Hay personajes que suscitan admiración y dolor. Hay personajes que representan una excelencia añorada que invocamos mirando al porvenir. Hay personajes que atesoran lo mejor de nuestra historia y que son la base para el futuro que soñamos. Sin ellos, nunca seríamos capaces de completar la partitura que esperamos escuchar para sentir momentos de plenitud gracias a un pasado del que nos sentimos orgullosos, esto es, gracias a las glorias comunes de las que hablaba Renán y gracias también a ese arsenal onírico que precisamos proyectar.
Leopoldo Alas y García Argüelles, hijo de ‘Clarín’, nacido en 1883, asesinado en febrero de 1937, rector de la Universidad de Oviedo, heredero del instucionismo que representó la edad de oro de nuestra alma máter, es una referencia que atesora todo lo que acabamos de manifestar.
Sus trabajos y sus días, siguiendo con ello la estela paterna, no se limitaron a las tareas que desarrolló en el aula universitaria. Le preocupaba Asturias, le apasionaba la mejor España, nada humano le era ajeno, especialmente todo lo que tenía que ver con el espíritu de un tiempo que estuvo marcado, entre otras cosas, por el convencimiento de que el saber nos emancipaba y nos hacía más dignos y más libres.
En su momento, se sintió identificado con lo que representó la Segunda República, como un proyecto de modernización y de justicia para nuestro país, que tenía como base el afán pedagógico que presidió ‘La Edad de Plata’, afán pedagógico que fue, sin duda, el principal rasgo por el que se caracterizó la generación de 1914, a la que perteneció el propio rector Alas, que nació en el mismo año que Ortega y Gasset.
Aquel Oviedo en el que su padre había sido el faro de figuras de la talla de Pérez de Ayala y de Fernando Vela, en el que ‘Clarín’ fue el artífice no sólo del mejor momento de nuestra Universidad, sino que también resultó ser el acicate para que la mejor Asturias tuviese protagonismo en aquella España que sincronizaba sus relojes con el pensamiento, la ciencia y el arte europeos y que además ponía todo su empeño en un afán de emancipación, libertad y justicia.
¡Qué enorme contraste el de aquel Oviedo que había servido de modelo para ambientar una España que sesteaba, frente a la ciudad en la que el espíritu institucionista impregnó la vida universitaria!
¡Qué desgarro tuvo que sufrir el rector Alas a resultas del ataque del que fue objeto la Universidad en la insurrección de octubre del 34! Desgarro por partida doble, no sólo por el amor que profesaba a la institución universitaria, sino también porque aquellas masas arremetieron contra aquello que representaba el principal instrumento para su emancipación.

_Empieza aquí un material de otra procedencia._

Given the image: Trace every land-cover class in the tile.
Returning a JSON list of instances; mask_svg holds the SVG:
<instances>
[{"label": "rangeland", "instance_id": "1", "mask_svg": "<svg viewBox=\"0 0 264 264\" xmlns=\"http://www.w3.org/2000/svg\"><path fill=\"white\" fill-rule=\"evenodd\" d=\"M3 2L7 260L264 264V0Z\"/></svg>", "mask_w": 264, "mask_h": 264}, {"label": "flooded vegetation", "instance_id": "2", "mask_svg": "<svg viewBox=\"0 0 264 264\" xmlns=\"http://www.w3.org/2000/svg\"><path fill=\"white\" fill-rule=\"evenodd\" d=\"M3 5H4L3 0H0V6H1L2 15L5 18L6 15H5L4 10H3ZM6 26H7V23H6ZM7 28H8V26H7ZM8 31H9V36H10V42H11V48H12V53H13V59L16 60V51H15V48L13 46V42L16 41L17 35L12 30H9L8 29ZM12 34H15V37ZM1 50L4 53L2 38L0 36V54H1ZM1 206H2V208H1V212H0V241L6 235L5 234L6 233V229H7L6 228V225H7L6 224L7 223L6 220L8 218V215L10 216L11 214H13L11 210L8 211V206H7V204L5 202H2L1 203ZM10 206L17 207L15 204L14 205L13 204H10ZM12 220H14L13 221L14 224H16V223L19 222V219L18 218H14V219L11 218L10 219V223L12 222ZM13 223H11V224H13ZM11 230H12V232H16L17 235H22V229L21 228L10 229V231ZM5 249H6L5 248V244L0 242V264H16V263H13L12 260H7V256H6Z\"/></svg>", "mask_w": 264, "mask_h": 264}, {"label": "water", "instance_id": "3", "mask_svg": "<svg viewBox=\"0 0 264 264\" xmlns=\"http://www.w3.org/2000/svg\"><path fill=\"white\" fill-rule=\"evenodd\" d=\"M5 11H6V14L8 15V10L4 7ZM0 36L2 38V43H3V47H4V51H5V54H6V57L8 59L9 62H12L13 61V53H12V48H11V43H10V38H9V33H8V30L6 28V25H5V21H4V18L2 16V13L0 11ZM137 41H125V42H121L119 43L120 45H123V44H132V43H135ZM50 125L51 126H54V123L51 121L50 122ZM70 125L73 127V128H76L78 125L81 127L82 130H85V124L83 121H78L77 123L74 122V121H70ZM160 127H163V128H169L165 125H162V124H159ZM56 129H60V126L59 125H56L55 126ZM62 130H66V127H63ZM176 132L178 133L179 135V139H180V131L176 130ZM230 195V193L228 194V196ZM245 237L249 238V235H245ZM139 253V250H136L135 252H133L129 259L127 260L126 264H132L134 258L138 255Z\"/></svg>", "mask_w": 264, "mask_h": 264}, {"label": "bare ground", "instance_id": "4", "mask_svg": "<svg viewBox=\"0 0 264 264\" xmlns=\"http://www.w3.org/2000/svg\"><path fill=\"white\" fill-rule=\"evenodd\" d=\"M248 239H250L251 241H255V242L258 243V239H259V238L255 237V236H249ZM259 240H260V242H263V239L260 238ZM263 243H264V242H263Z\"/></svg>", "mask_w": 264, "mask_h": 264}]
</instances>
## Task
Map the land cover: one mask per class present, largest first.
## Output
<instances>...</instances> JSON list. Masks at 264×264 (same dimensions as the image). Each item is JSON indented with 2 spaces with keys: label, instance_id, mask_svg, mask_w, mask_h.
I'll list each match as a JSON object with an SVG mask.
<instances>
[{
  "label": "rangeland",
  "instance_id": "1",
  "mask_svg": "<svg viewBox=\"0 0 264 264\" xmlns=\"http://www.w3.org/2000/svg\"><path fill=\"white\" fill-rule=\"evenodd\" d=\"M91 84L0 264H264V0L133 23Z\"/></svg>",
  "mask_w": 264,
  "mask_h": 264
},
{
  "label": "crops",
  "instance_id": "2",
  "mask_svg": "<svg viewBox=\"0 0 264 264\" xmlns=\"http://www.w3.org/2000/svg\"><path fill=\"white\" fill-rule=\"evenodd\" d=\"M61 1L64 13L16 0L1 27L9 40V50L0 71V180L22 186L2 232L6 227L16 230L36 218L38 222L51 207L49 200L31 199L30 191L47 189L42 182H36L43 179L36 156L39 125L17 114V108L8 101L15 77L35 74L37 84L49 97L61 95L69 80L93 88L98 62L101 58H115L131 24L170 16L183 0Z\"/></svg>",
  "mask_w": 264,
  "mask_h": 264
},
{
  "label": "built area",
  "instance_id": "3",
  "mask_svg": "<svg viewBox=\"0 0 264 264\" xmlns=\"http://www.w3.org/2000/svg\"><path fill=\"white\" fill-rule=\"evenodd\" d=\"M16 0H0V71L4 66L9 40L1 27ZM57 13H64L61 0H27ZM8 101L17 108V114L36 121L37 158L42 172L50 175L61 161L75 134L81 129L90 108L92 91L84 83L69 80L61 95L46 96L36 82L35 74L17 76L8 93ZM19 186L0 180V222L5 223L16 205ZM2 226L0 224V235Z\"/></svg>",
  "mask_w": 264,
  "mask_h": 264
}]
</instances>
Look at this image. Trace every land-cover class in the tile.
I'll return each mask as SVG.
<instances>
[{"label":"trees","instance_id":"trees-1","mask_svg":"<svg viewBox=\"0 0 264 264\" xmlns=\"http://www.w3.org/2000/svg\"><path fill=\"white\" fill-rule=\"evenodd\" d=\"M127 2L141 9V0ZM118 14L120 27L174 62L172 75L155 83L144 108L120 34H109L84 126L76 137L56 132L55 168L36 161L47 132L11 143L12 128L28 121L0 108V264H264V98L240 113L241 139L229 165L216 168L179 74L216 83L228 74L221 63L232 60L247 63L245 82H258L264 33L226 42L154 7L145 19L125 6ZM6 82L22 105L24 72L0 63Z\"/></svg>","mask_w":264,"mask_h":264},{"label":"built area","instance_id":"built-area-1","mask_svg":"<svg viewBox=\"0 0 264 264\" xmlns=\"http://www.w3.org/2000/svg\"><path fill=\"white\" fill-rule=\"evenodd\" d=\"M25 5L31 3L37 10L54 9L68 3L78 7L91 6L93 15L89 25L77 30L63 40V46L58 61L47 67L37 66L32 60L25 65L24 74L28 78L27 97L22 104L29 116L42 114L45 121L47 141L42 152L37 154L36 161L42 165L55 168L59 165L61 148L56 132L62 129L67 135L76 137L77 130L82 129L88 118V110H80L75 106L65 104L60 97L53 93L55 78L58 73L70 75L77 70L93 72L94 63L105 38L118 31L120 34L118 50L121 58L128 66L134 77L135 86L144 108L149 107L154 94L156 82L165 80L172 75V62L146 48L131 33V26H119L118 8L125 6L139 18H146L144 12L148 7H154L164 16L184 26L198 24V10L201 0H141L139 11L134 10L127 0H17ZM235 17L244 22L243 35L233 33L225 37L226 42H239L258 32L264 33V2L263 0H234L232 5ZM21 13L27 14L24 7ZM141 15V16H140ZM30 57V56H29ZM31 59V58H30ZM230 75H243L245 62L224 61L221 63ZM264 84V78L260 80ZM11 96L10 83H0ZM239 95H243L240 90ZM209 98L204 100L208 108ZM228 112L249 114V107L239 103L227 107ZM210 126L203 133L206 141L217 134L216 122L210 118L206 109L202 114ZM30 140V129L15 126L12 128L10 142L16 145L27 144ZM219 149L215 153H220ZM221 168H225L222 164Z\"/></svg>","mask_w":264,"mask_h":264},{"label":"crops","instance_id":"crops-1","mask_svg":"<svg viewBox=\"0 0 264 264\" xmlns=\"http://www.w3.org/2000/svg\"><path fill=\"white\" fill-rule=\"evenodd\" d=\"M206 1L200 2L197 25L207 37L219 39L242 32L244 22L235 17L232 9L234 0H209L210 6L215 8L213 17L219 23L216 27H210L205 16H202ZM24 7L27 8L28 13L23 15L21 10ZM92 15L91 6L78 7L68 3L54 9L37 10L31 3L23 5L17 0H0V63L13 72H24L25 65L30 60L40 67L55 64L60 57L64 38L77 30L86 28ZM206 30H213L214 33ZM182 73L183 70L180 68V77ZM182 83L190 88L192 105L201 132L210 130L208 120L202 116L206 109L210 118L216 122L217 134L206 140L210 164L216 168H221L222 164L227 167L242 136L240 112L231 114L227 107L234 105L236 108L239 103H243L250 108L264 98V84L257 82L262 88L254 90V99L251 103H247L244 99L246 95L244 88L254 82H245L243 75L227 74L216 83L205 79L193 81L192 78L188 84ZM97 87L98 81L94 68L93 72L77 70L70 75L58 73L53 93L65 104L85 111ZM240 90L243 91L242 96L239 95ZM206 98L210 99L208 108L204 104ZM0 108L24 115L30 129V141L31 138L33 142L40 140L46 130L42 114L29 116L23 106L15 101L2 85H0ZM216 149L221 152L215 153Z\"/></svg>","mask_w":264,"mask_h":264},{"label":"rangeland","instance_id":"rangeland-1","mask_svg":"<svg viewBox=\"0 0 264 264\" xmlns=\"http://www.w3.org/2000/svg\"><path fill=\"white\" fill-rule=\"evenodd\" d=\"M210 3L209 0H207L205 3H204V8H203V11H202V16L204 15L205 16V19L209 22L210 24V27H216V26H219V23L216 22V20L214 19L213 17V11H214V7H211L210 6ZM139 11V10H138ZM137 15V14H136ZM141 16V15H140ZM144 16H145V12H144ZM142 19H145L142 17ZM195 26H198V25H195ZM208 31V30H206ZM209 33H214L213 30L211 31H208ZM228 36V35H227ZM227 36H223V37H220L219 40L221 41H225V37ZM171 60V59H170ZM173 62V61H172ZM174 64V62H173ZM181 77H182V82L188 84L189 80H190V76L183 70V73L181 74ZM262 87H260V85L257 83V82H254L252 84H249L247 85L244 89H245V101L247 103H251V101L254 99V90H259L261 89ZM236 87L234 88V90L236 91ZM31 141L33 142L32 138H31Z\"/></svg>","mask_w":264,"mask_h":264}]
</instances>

Tener como padre a ‘Clarín’, ampliar estudios en el extranjero, al igual que otros compañeros suyos de generación, regresar como profesor a la Universidad en la que se llevó a cabo una parte muy importante de su bagaje intelectual, ponerse al frente de esa misma institución como rector, colaborar en la prensa, implicarse en el proyecto del nuevo Estado que se había proclamado en 1931.
Cada vez que transito la calle Altamirano, me resulta imposible no recordar que allí residió el Rector Alas durante los últimos años de su vida en los que intentó recomponer los destrozos habidos en la Universidad en el 34.
Allí lo fueron a buscar para someterlo a un Consejo de Guerra infame que lo llevaría al fusilamiento en febrero de 1937. Sus ‘gravísimos delitos’ consistieron en escribir en la prensa, en dar clases en la Universidad, en dirigir el alma máter desde el Rectorado, en colaborar como jurista en leyes que se legislaron durante la Segunda República.
Lo sentenció Nietzsche: ‘Por lo que más se nos castiga es por nuestras virtudes’. Lo acontecido con el rector Alas corrobora la tremenda afirmación del pensador alemán.
La conciencia histórica nos lleva al rector Alas, ‘juzgado’ en un Consejo de Guerra que tuvo lugar en la actual sede del Parlamento autonómico. Hora es ya de que eso se recuerde y se consigne, se vea y sea lea por quienes por allí transiten, porque el crimen también fue en Oviedo, no sólo en Granada.